# [Machine-readable hardware designs]
Content starts
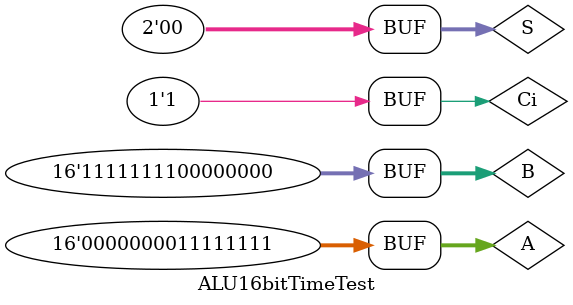
<source format=v>


module ALU16bitTimeTest;
  
  // Declare all inputs as reg and outputs as wire:
  
  reg [15:0] A, B;
  reg  [1:0] S;
  reg Ci;
  
  wire [15:0] R;
  wire Co, V, Z;
  
  // Instantiate a FullAdder:
  
  ALU16bit UUT (A, B, S, Ci, R, Co, V, Z);
  
  initial begin
    
    A = 16'b0000000000000000;
    B = 16'b0000000000000000;
    S = 2'b00; Ci = 0;
    
  end
  
  // Create the testbench sequence, showing expected results.
  
  initial begin

    #0;

    // Worst case timing scenario -

    // Set  A = 0000000011111111
    // Set  B = 1111111100000000
    // Set Ci = 1
    
    // R = 0000000000000000, Co = 1, V = 0, Z = 1.

    A  <= 16'b0000000011111111;
    B  <= 16'b1111111100000000;
    S  <= 2'b00;
    Ci <= 1;
    
    #250;
    
  end
  
endmodule
</source>
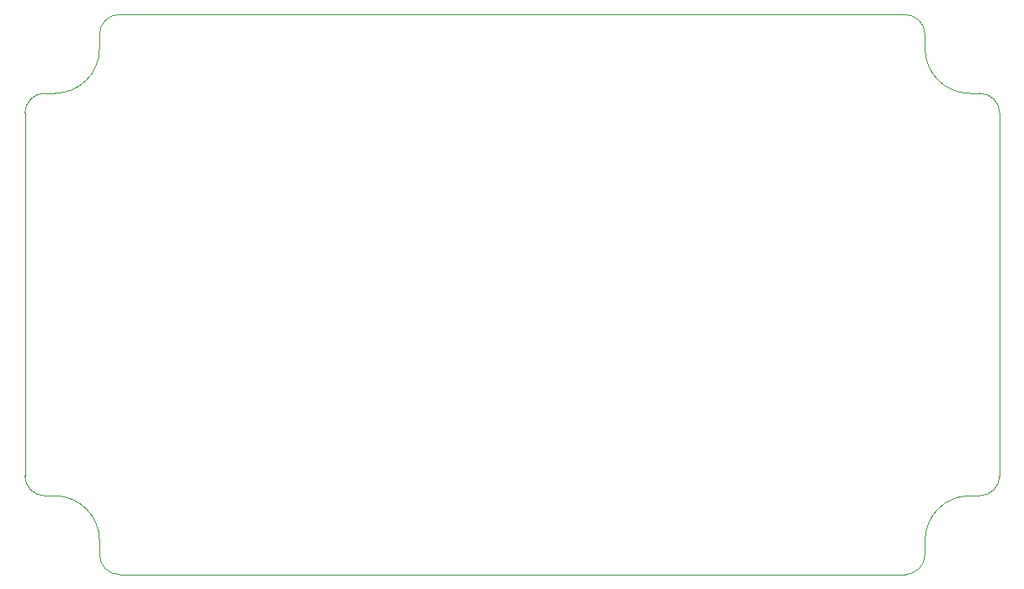
<source format=gm1>
G04 #@! TF.GenerationSoftware,KiCad,Pcbnew,8.0.4*
G04 #@! TF.CreationDate,2024-11-11T15:06:12+01:00*
G04 #@! TF.ProjectId,100008_hw-vern-aqm,31303030-3038-45f6-9877-2d7665726e2d,1.1*
G04 #@! TF.SameCoordinates,Original*
G04 #@! TF.FileFunction,Profile,NP*
%FSLAX46Y46*%
G04 Gerber Fmt 4.6, Leading zero omitted, Abs format (unit mm)*
G04 Created by KiCad (PCBNEW 8.0.4) date 2024-11-11 15:06:12*
%MOMM*%
%LPD*%
G01*
G04 APERTURE LIST*
G04 #@! TA.AperFunction,Profile*
%ADD10C,0.100000*%
G04 #@! TD*
G04 APERTURE END LIST*
D10*
X103000000Y-307920000D02*
X102000000Y-307920000D01*
X103000000Y-348420000D02*
X102000000Y-348420000D01*
X195000000Y-307920000D02*
G75*
G02*
X190500000Y-303420000I0J4500000D01*
G01*
X198000000Y-346420000D02*
G75*
G02*
X196000000Y-348420000I-2000000J0D01*
G01*
X107500000Y-303420000D02*
G75*
G02*
X103000000Y-307920000I-4500000J0D01*
G01*
X109500000Y-356340000D02*
X188500000Y-356340000D01*
X102000000Y-348420000D02*
G75*
G02*
X100000000Y-346420000I0J2000000D01*
G01*
X188500000Y-300000000D02*
G75*
G02*
X190500000Y-302000000I0J-2000000D01*
G01*
X107500000Y-303420000D02*
X107500000Y-302000000D01*
X188500000Y-300000000D02*
X109500000Y-300000000D01*
X195000000Y-307920000D02*
X196000000Y-307920000D01*
X107500000Y-302000000D02*
G75*
G02*
X109500000Y-300000000I2000000J0D01*
G01*
X100000000Y-309920000D02*
G75*
G02*
X102000000Y-307920000I2000000J0D01*
G01*
X195000000Y-348420000D02*
X196000000Y-348420000D01*
X109500000Y-356340000D02*
G75*
G02*
X107500000Y-354340000I0J2000000D01*
G01*
X190500000Y-354340000D02*
G75*
G02*
X188500000Y-356340000I-2000000J0D01*
G01*
X100000000Y-309920000D02*
X100000000Y-346420000D01*
X107500000Y-352920000D02*
X107500000Y-354340000D01*
X190500000Y-352920000D02*
G75*
G02*
X195000000Y-348420000I4500000J0D01*
G01*
X190500000Y-303420000D02*
X190500000Y-302000000D01*
X196000000Y-307920000D02*
G75*
G02*
X198000000Y-309920000I0J-2000000D01*
G01*
X103000000Y-348420000D02*
G75*
G02*
X107500000Y-352920000I0J-4500000D01*
G01*
X198000000Y-346420000D02*
X198000000Y-309920000D01*
X190500000Y-352920000D02*
X190500000Y-354340000D01*
M02*

</source>
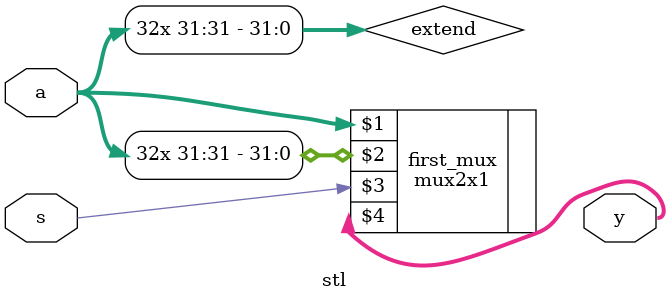
<source format=v>
module stl(a, s, y);
	input [31:0] a;
	input s;
	reg [31:0] extend;
	output [31:0] y;
	always @(*)begin
		extend = {32{a[31]}};	
	end

	mux2x1 first_mux(a, extend, s, y);
endmodule

</source>
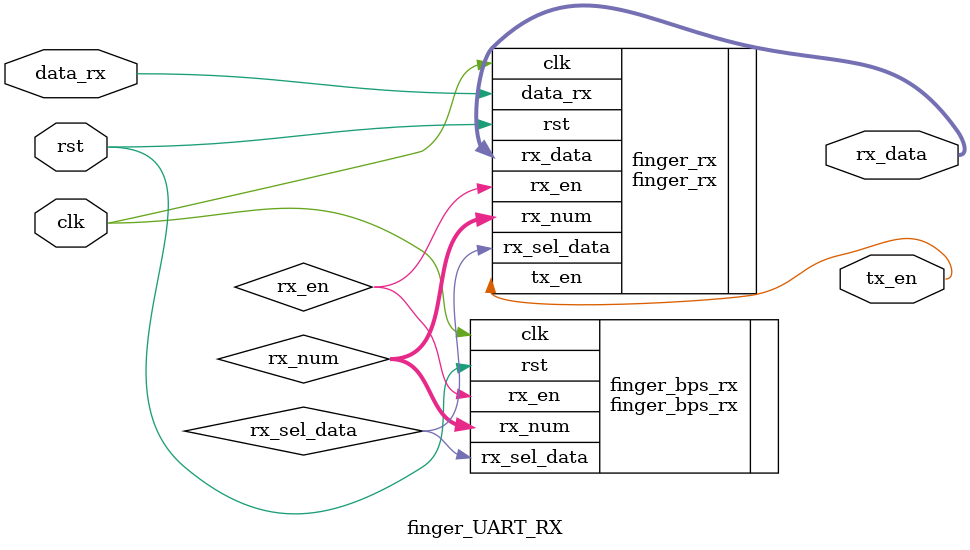
<source format=v>
`timescale 1ns / 1ps
module finger_UART_RX(
	input clk,
	input rst,
	input data_rx,
	output tx_en,
	output [7:0] rx_data
    );

	wire rx_en;
	wire rx_sel_data;
	wire [3:0] rx_num;

	finger_bps_rx finger_bps_rx(
	.clk(clk),
	.rst(rst),
	.rx_en(rx_en),
	
	.rx_sel_data(rx_sel_data),   //波特率的计数的中心点（采集数据的使能信号）
	.rx_num(rx_num)   //一帧数据0~9
    );
	
	finger_rx finger_rx(
	.clk(clk),
	.rst(rst),
	.data_rx(data_rx),
	.rx_num(rx_num),
	.rx_sel_data(rx_sel_data),
	
	.rx_en(rx_en),
	.tx_en(tx_en),
	.rx_data(rx_data)
    );

endmodule

</source>
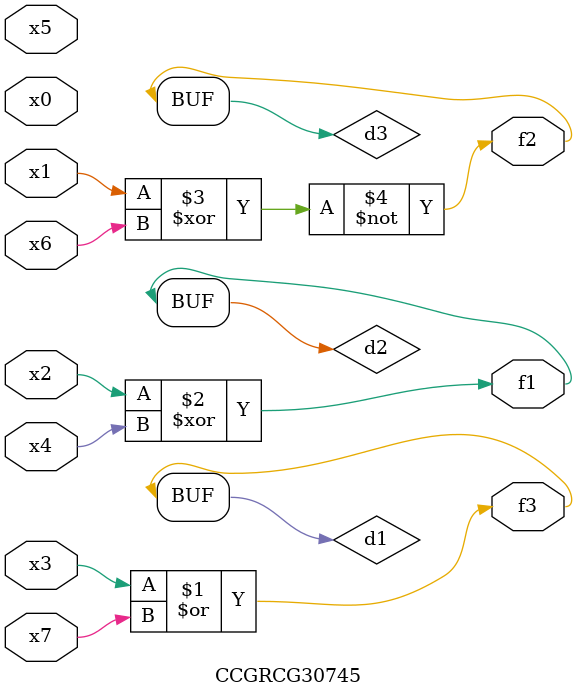
<source format=v>
module CCGRCG30745(
	input x0, x1, x2, x3, x4, x5, x6, x7,
	output f1, f2, f3
);

	wire d1, d2, d3;

	or (d1, x3, x7);
	xor (d2, x2, x4);
	xnor (d3, x1, x6);
	assign f1 = d2;
	assign f2 = d3;
	assign f3 = d1;
endmodule

</source>
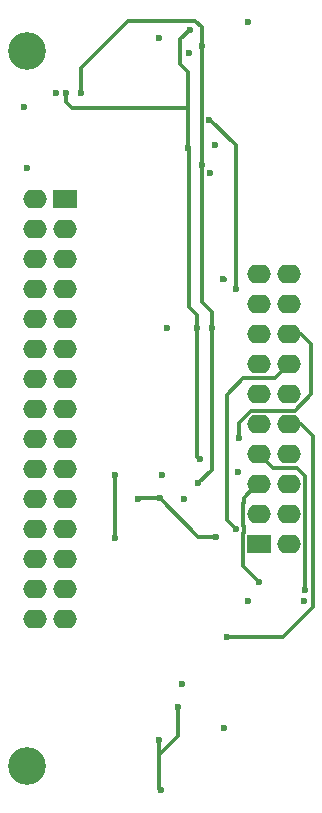
<source format=gbl>
G04*
G04 #@! TF.GenerationSoftware,Altium Limited,Altium Designer,18.1.7 (191)*
G04*
G04 Layer_Physical_Order=4*
G04 Layer_Color=16711680*
%FSLAX44Y44*%
%MOMM*%
G71*
G01*
G75*
%ADD34C,0.3000*%
%ADD35C,0.4000*%
%ADD36R,2.0000X1.6000*%
%ADD37O,2.0000X1.6000*%
%ADD38C,3.2000*%
%ADD39C,0.6000*%
D34*
X1173540Y2288540D02*
X1230376D01*
X1133856Y2248856D02*
X1173540Y2288540D01*
X1133856Y2227834D02*
Y2248856D01*
X1162154Y1851152D02*
Y1903834D01*
X1162772Y1904452D01*
X1232982Y1851660D02*
X1248156D01*
X1200150Y1884492D02*
X1232982Y1851660D01*
X1256792Y1866218D02*
Y1971934D01*
Y1866218D02*
X1264746Y1858264D01*
X1271100Y1826938D02*
X1283970Y1814068D01*
X1271100Y1826938D02*
Y1855426D01*
X1200000Y1667500D02*
Y1680000D01*
Y1638600D02*
Y1667500D01*
Y1638600D02*
X1201100Y1637500D01*
X1284600Y1921900D02*
X1296166Y1910334D01*
X1316228D01*
X1323500Y1903062D01*
Y1807624D02*
Y1903062D01*
X1322832Y1806956D02*
X1323500Y1807624D01*
X1330000Y1792500D02*
Y1937500D01*
X1304324Y1766824D02*
X1330000Y1792500D01*
X1320200Y1947300D02*
X1330000Y1937500D01*
X1256792Y1766824D02*
X1304324D01*
X1282836Y1896500D02*
X1284600D01*
X1271270Y1884934D02*
X1282836Y1896500D01*
X1271270Y1880654D02*
Y1884934D01*
X1271100Y1880484D02*
X1271270Y1880654D01*
X1271100Y1861102D02*
Y1880484D01*
Y1861102D02*
X1271246Y1860956D01*
Y1855572D02*
Y1860956D01*
X1271100Y1855426D02*
X1271246Y1855572D01*
X1231646Y1919732D02*
Y2028444D01*
Y1919732D02*
X1233932Y1917446D01*
X1232836Y1897126D02*
X1244346Y1908636D01*
Y2028444D01*
X1224534Y2213610D02*
Y2245360D01*
Y2181352D02*
Y2213610D01*
X1223010Y2215134D02*
X1224534Y2213610D01*
X1125982Y2215134D02*
X1223010D01*
X1121156Y2219960D02*
X1125982Y2215134D01*
X1121156Y2219960D02*
Y2227834D01*
X1235710Y2267204D02*
Y2283206D01*
X1230376Y2288540D02*
X1235710Y2283206D01*
X1217676Y2273554D02*
X1225550Y2281428D01*
X1217676Y2252218D02*
Y2273554D01*
Y2252218D02*
X1224534Y2245360D01*
Y2181352D02*
X1225042Y2180844D01*
Y2046478D02*
Y2180844D01*
X1235710Y2166874D02*
Y2267204D01*
X1242314Y2204466D02*
X1242568Y2204720D01*
X1225042Y2046478D02*
X1231646Y2039874D01*
Y2028444D02*
Y2039874D01*
X1244092Y2028698D02*
X1244346Y2028444D01*
X1244092Y2028698D02*
Y2042414D01*
X1235710Y2050796D02*
X1244092Y2042414D01*
X1235710Y2050796D02*
Y2166874D01*
X1242568Y2205228D02*
X1264412Y2183384D01*
X1242568Y2204720D02*
Y2205228D01*
X1264412Y2061718D02*
Y2183384D01*
X1314363Y1958800D02*
X1328674Y1973111D01*
Y2014982D01*
X1320156Y2023500D02*
X1328674Y2014982D01*
X1310000Y2023500D02*
X1320156D01*
X1277837Y1958800D02*
X1314363D01*
X1267206Y1948169D02*
X1277837Y1958800D01*
X1267206Y1935226D02*
Y1948169D01*
X1309760Y1998100D02*
X1310000D01*
X1297881Y1986221D02*
X1309760Y1998100D01*
X1271079Y1986221D02*
X1297881D01*
X1256792Y1971934D02*
X1271079Y1986221D01*
X1182690Y1884492D02*
X1200150D01*
X1182116Y1883918D02*
X1182690Y1884492D01*
X1310000Y1947300D02*
X1320200D01*
X1215728Y1683228D02*
Y1707500D01*
X1200000Y1667500D02*
X1215728Y1683228D01*
D35*
X1253998Y2070100D02*
X1254252Y2070354D01*
D36*
X1284600Y1845700D02*
D03*
X1120000Y2137800D02*
D03*
D37*
X1284600Y1871100D02*
D03*
Y1896500D02*
D03*
Y1921900D02*
D03*
Y1947300D02*
D03*
Y1972700D02*
D03*
Y1998100D02*
D03*
Y2023500D02*
D03*
Y2048900D02*
D03*
Y2074300D02*
D03*
X1310000Y1845700D02*
D03*
Y1871100D02*
D03*
Y1896500D02*
D03*
Y1921900D02*
D03*
Y1947300D02*
D03*
Y1972700D02*
D03*
Y1998100D02*
D03*
Y2023500D02*
D03*
Y2048900D02*
D03*
Y2074300D02*
D03*
X1094600Y2137800D02*
D03*
Y2112400D02*
D03*
Y2087000D02*
D03*
Y2061600D02*
D03*
Y2036200D02*
D03*
Y2010800D02*
D03*
Y1985400D02*
D03*
Y1960000D02*
D03*
Y1934600D02*
D03*
Y1909200D02*
D03*
Y1883800D02*
D03*
Y1858400D02*
D03*
Y1833000D02*
D03*
Y1807600D02*
D03*
Y1782200D02*
D03*
X1120000Y2112400D02*
D03*
Y2087000D02*
D03*
Y2061600D02*
D03*
Y2036200D02*
D03*
Y2010800D02*
D03*
Y1985400D02*
D03*
Y1960000D02*
D03*
Y1934600D02*
D03*
Y1909200D02*
D03*
Y1883800D02*
D03*
Y1858400D02*
D03*
Y1833000D02*
D03*
Y1807600D02*
D03*
Y1782200D02*
D03*
D38*
X1087500Y1657500D02*
D03*
Y2262886D02*
D03*
D39*
X1162154Y1851152D02*
D03*
X1201100Y1637500D02*
D03*
X1322500Y1797500D02*
D03*
X1233932Y1917446D02*
D03*
X1232836Y1897126D02*
D03*
X1247140Y2184000D02*
D03*
X1225000Y2261250D02*
D03*
X1235710Y2267204D02*
D03*
X1224534Y2181352D02*
D03*
X1225550Y2281428D02*
D03*
X1242314Y2204466D02*
D03*
X1256792Y1766824D02*
D03*
X1275080Y1797500D02*
D03*
X1283970Y1814068D02*
D03*
X1322832Y1806956D02*
D03*
X1220978Y1884172D02*
D03*
X1244346Y2028444D02*
D03*
X1231646D02*
D03*
X1235710Y2166874D02*
D03*
X1242426Y2159874D02*
D03*
X1133856Y2227834D02*
D03*
X1121156D02*
D03*
X1264412Y2061718D02*
D03*
X1267206Y1935226D02*
D03*
X1264746Y1858264D02*
D03*
X1201928Y1904238D02*
D03*
X1200150Y1884492D02*
D03*
X1182116Y1883918D02*
D03*
X1248156Y1851660D02*
D03*
X1162772Y1904452D02*
D03*
X1112500Y2227500D02*
D03*
X1255000Y1690000D02*
D03*
X1219050Y1727500D02*
D03*
X1215728Y1707500D02*
D03*
X1200000Y1680000D02*
D03*
X1266444Y1907032D02*
D03*
X1206246Y2028850D02*
D03*
X1253998Y2070100D02*
D03*
X1085000Y2215750D02*
D03*
X1087500Y2164500D02*
D03*
X1200000Y2274250D02*
D03*
X1275000Y2287500D02*
D03*
M02*

</source>
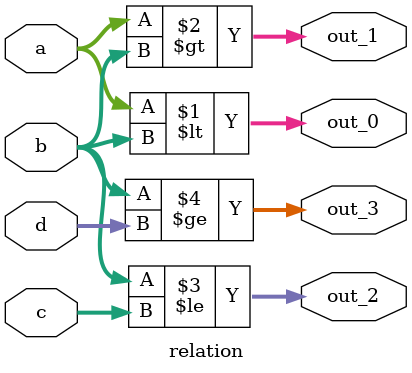
<source format=v>
module relation(a, b, c, d, out_0, out_1, out_2, out_3);
input [3:0] a, b, c, d;
output [3:0] out_0, out_1, out_2, out_3;
//a=4'b1010; b=4'b0101; c=4'b000x; d=4'b100z;

assign out_0 = a < b; //1'b0
assign out_1 = a > b; //1'b1
assign out_2 = b <= c; //1'bx
assign out_3 = b >= d; //1'bx

endmodule

</source>
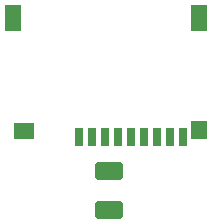
<source format=gbr>
%TF.GenerationSoftware,KiCad,Pcbnew,7.0.9*%
%TF.CreationDate,2024-01-11T23:07:38-06:00*%
%TF.ProjectId,CoCo-FujiNet-Rev0,436f436f-2d46-4756-9a69-4e65742d5265,rev?*%
%TF.SameCoordinates,Original*%
%TF.FileFunction,Paste,Top*%
%TF.FilePolarity,Positive*%
%FSLAX46Y46*%
G04 Gerber Fmt 4.6, Leading zero omitted, Abs format (unit mm)*
G04 Created by KiCad (PCBNEW 7.0.9) date 2024-01-11 23:07:38*
%MOMM*%
%LPD*%
G01*
G04 APERTURE LIST*
G04 Aperture macros list*
%AMRoundRect*
0 Rectangle with rounded corners*
0 $1 Rounding radius*
0 $2 $3 $4 $5 $6 $7 $8 $9 X,Y pos of 4 corners*
0 Add a 4 corners polygon primitive as box body*
4,1,4,$2,$3,$4,$5,$6,$7,$8,$9,$2,$3,0*
0 Add four circle primitives for the rounded corners*
1,1,$1+$1,$2,$3*
1,1,$1+$1,$4,$5*
1,1,$1+$1,$6,$7*
1,1,$1+$1,$8,$9*
0 Add four rect primitives between the rounded corners*
20,1,$1+$1,$2,$3,$4,$5,0*
20,1,$1+$1,$4,$5,$6,$7,0*
20,1,$1+$1,$6,$7,$8,$9,0*
20,1,$1+$1,$8,$9,$2,$3,0*%
G04 Aperture macros list end*
%ADD10RoundRect,0.250001X-0.924999X0.499999X-0.924999X-0.499999X0.924999X-0.499999X0.924999X0.499999X0*%
%ADD11R,0.700000X1.600000*%
%ADD12R,1.400000X1.600000*%
%ADD13R,1.400000X2.200000*%
%ADD14R,1.800000X1.400000*%
G04 APERTURE END LIST*
D10*
%TO.C,C1*%
X170942000Y-70892000D03*
X170942000Y-74142000D03*
%TD*%
D11*
%TO.C,P1*%
X168412600Y-67991800D03*
X169512600Y-67991800D03*
X170612600Y-67991800D03*
X171712600Y-67991800D03*
X172812600Y-67991800D03*
X173912600Y-67991800D03*
X175012600Y-67991800D03*
X176112600Y-67991800D03*
X177212600Y-67991800D03*
D12*
X178512600Y-67391800D03*
D13*
X178512600Y-57891800D03*
X162812600Y-57891800D03*
D14*
X163712600Y-67491800D03*
%TD*%
M02*

</source>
Content ends
# [YOUR TASK]
Output, from the data above, the lines from the line with "X1304324D01*" to the line with "X1314363Y1958800D02*" exactly as they stand, both ends included and nothing else.

# [SOLUTION]
X1304324D01*
X1282836Y1896500D02*
X1284600D01*
X1271270Y1884934D02*
X1282836Y1896500D01*
X1271270Y1880654D02*
Y1884934D01*
X1271100Y1880484D02*
X1271270Y1880654D01*
X1271100Y1861102D02*
Y1880484D01*
Y1861102D02*
X1271246Y1860956D01*
Y1855572D02*
Y1860956D01*
X1271100Y1855426D02*
X1271246Y1855572D01*
X1231646Y1919732D02*
Y2028444D01*
Y1919732D02*
X1233932Y1917446D01*
X1232836Y1897126D02*
X1244346Y1908636D01*
Y2028444D01*
X1224534Y2213610D02*
Y2245360D01*
Y2181352D02*
Y2213610D01*
X1223010Y2215134D02*
X1224534Y2213610D01*
X1125982Y2215134D02*
X1223010D01*
X1121156Y2219960D02*
X1125982Y2215134D01*
X1121156Y2219960D02*
Y2227834D01*
X1235710Y2267204D02*
Y2283206D01*
X1230376Y2288540D02*
X1235710Y2283206D01*
X1217676Y2273554D02*
X1225550Y2281428D01*
X1217676Y2252218D02*
Y2273554D01*
Y2252218D02*
X1224534Y2245360D01*
Y2181352D02*
X1225042Y2180844D01*
Y2046478D02*
Y2180844D01*
X1235710Y2166874D02*
Y2267204D01*
X1242314Y2204466D02*
X1242568Y2204720D01*
X1225042Y2046478D02*
X1231646Y2039874D01*
Y2028444D02*
Y2039874D01*
X1244092Y2028698D02*
X1244346Y2028444D01*
X1244092Y2028698D02*
Y2042414D01*
X1235710Y2050796D02*
X1244092Y2042414D01*
X1235710Y2050796D02*
Y2166874D01*
X1242568Y2205228D02*
X1264412Y2183384D01*
X1242568Y2204720D02*
Y2205228D01*
X1264412Y2061718D02*
Y2183384D01*
X1314363Y1958800D02*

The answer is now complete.